### REQUIRED ACTION:
All of the data below needs to be set down again, exactly as shown.

BEGIN ENTRIES SUPPLIED

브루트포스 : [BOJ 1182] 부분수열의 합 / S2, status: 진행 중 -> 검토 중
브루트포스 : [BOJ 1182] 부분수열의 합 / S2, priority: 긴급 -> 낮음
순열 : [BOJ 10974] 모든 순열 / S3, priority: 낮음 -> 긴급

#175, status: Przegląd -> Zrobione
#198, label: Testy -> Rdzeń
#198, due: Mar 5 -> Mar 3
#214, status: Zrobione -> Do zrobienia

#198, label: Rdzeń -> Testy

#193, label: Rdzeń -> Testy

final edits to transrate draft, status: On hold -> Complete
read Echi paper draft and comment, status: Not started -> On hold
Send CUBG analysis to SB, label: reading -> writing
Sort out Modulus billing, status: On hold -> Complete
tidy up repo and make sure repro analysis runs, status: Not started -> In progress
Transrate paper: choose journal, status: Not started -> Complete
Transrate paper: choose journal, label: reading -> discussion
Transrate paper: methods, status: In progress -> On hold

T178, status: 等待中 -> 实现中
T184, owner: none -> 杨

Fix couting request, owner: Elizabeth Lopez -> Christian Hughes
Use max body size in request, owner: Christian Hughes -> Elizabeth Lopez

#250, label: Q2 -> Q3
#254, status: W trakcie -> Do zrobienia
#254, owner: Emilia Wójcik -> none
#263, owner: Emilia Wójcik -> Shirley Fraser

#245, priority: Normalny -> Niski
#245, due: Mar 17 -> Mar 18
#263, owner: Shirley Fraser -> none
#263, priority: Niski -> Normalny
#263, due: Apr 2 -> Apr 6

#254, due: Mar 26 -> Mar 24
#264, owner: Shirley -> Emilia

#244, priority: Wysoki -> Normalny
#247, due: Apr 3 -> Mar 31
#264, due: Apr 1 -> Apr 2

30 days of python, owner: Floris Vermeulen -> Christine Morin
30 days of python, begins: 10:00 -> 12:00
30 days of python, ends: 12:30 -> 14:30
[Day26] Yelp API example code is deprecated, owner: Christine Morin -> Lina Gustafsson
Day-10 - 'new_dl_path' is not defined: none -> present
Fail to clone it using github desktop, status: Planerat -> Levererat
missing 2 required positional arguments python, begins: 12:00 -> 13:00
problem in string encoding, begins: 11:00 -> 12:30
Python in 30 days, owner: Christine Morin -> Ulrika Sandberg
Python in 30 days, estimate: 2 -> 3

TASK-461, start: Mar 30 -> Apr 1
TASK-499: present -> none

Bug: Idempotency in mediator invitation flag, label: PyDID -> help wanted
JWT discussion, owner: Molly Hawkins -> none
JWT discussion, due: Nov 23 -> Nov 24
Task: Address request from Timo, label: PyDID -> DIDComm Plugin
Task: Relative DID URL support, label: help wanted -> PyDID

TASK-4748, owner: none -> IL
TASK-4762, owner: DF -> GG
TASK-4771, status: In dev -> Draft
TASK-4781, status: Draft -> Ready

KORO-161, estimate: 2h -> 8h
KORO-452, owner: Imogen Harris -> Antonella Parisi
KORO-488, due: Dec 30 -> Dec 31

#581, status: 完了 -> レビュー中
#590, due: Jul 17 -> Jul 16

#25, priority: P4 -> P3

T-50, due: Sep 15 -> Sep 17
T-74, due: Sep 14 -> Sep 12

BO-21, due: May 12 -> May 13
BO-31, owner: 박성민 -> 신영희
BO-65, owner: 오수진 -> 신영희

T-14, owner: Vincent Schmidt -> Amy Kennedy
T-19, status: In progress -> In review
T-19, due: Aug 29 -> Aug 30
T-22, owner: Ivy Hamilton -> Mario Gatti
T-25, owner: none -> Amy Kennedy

END ENTRIES SUPPLIED

### SOLUTION FOR THIS EXERCISE:
브루트포스 : [BOJ 1182] 부분수열의 합 / S2, status: 진행 중 -> 검토 중
브루트포스 : [BOJ 1182] 부분수열의 합 / S2, priority: 긴급 -> 낮음
순열 : [BOJ 10974] 모든 순열 / S3, priority: 낮음 -> 긴급

#175, status: Przegląd -> Zrobione
#198, label: Testy -> Rdzeń
#198, due: Mar 5 -> Mar 3
#214, status: Zrobione -> Do zrobienia

#198, label: Rdzeń -> Testy

#193, label: Rdzeń -> Testy

final edits to transrate draft, status: On hold -> Complete
read Echi paper draft and comment, status: Not started -> On hold
Send CUBG analysis to SB, label: reading -> writing
Sort out Modulus billing, status: On hold -> Complete
tidy up repo and make sure repro analysis runs, status: Not started -> In progress
Transrate paper: choose journal, status: Not started -> Complete
Transrate paper: choose journal, label: reading -> discussion
Transrate paper: methods, status: In progress -> On hold

T178, status: 等待中 -> 实现中
T184, owner: none -> 杨

Fix couting request, owner: Elizabeth Lopez -> Christian Hughes
Use max body size in request, owner: Christian Hughes -> Elizabeth Lopez

#250, label: Q2 -> Q3
#254, status: W trakcie -> Do zrobienia
#254, owner: Emilia Wójcik -> none
#263, owner: Emilia Wójcik -> Shirley Fraser

#245, priority: Normalny -> Niski
#245, due: Mar 17 -> Mar 18
#263, owner: Shirley Fraser -> none
#263, priority: Niski -> Normalny
#263, due: Apr 2 -> Apr 6

#254, due: Mar 26 -> Mar 24
#264, owner: Shirley -> Emilia

#244, priority: Wysoki -> Normalny
#247, due: Apr 3 -> Mar 31
#264, due: Apr 1 -> Apr 2

30 days of python, owner: Floris Vermeulen -> Christine Morin
30 days of python, begins: 10:00 -> 12:00
30 days of python, ends: 12:30 -> 14:30
[Day26] Yelp API example code is deprecated, owner: Christine Morin -> Lina Gustafsson
Day-10 - 'new_dl_path' is not defined: none -> present
Fail to clone it using github desktop, status: Planerat -> Levererat
missing 2 required positional arguments python, begins: 12:00 -> 13:00
problem in string encoding, begins: 11:00 -> 12:30
Python in 30 days, owner: Christine Morin -> Ulrika Sandberg
Python in 30 days, estimate: 2 -> 3

TASK-461, start: Mar 30 -> Apr 1
TASK-499: present -> none

Bug: Idempotency in mediator invitation flag, label: PyDID -> help wanted
JWT discussion, owner: Molly Hawkins -> none
JWT discussion, due: Nov 23 -> Nov 24
Task: Address request from Timo, label: PyDID -> DIDComm Plugin
Task: Relative DID URL support, label: help wanted -> PyDID

TASK-4748, owner: none -> IL
TASK-4762, owner: DF -> GG
TASK-4771, status: In dev -> Draft
TASK-4781, status: Draft -> Ready

KORO-161, estimate: 2h -> 8h
KORO-452, owner: Imogen Harris -> Antonella Parisi
KORO-488, due: Dec 30 -> Dec 31

#581, status: 完了 -> レビュー中
#590, due: Jul 17 -> Jul 16

#25, priority: P4 -> P3

T-50, due: Sep 15 -> Sep 17
T-74, due: Sep 14 -> Sep 12

BO-21, due: May 12 -> May 13
BO-31, owner: 박성민 -> 신영희
BO-65, owner: 오수진 -> 신영희

T-14, owner: Vincent Schmidt -> Amy Kennedy
T-19, status: In progress -> In review
T-19, due: Aug 29 -> Aug 30
T-22, owner: Ivy Hamilton -> Mario Gatti
T-25, owner: none -> Amy Kennedy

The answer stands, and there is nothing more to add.